» Assigned task
In the entries below, find the line with "Partnerinfo" and print exactly every line from there up to and including the line with "Betalingsmethoden", with no other lines.

*** Data section ***

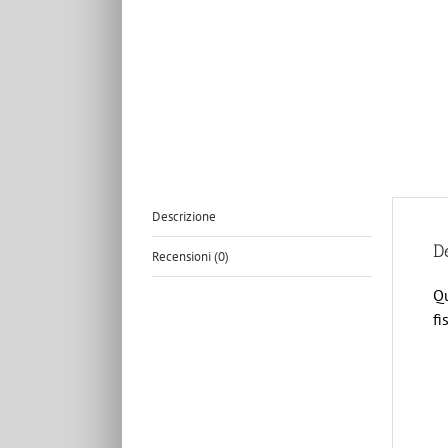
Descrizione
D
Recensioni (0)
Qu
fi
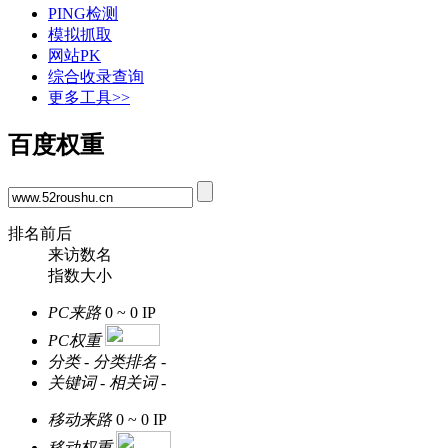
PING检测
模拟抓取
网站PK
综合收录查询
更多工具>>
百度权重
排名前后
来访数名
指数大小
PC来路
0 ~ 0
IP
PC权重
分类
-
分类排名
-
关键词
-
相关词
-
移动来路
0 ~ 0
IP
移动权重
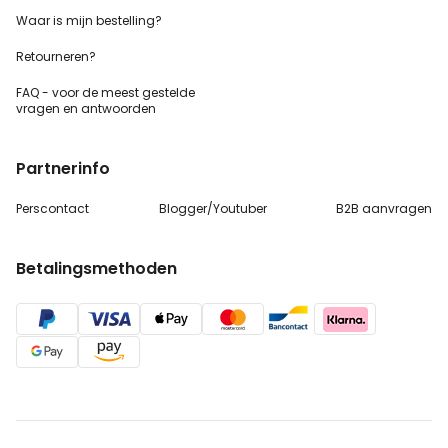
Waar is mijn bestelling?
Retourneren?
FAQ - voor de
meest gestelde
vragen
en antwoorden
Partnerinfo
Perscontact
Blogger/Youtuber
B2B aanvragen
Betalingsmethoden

*** End of Data section ***
*** Data section ***

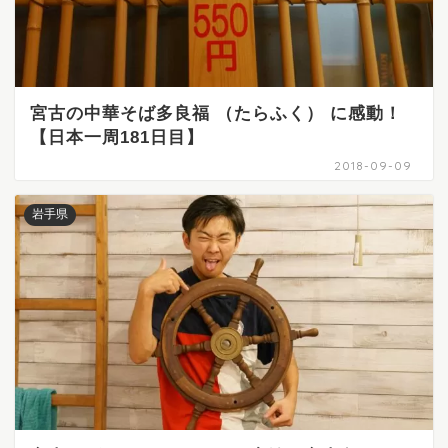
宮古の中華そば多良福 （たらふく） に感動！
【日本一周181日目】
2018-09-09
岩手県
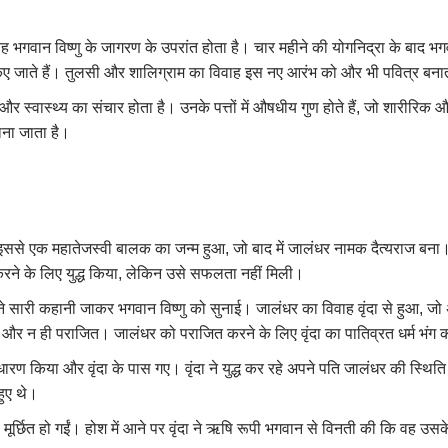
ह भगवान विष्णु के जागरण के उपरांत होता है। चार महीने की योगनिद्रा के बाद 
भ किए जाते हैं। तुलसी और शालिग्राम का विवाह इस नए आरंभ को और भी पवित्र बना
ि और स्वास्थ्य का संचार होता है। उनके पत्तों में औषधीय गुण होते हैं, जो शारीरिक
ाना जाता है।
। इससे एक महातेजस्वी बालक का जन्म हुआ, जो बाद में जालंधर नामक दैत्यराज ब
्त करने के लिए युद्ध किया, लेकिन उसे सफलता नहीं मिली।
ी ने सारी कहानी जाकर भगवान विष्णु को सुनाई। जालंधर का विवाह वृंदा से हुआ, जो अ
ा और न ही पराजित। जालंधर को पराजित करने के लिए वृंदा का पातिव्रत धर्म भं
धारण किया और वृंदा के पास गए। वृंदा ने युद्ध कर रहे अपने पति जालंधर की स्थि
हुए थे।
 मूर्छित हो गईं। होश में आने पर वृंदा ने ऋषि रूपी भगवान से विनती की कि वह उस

*** End of Data section ***

» Answer box
Partnerinfo
Perscontact
Blogger/Youtuber
B2B aanvragen
Betalingsmethoden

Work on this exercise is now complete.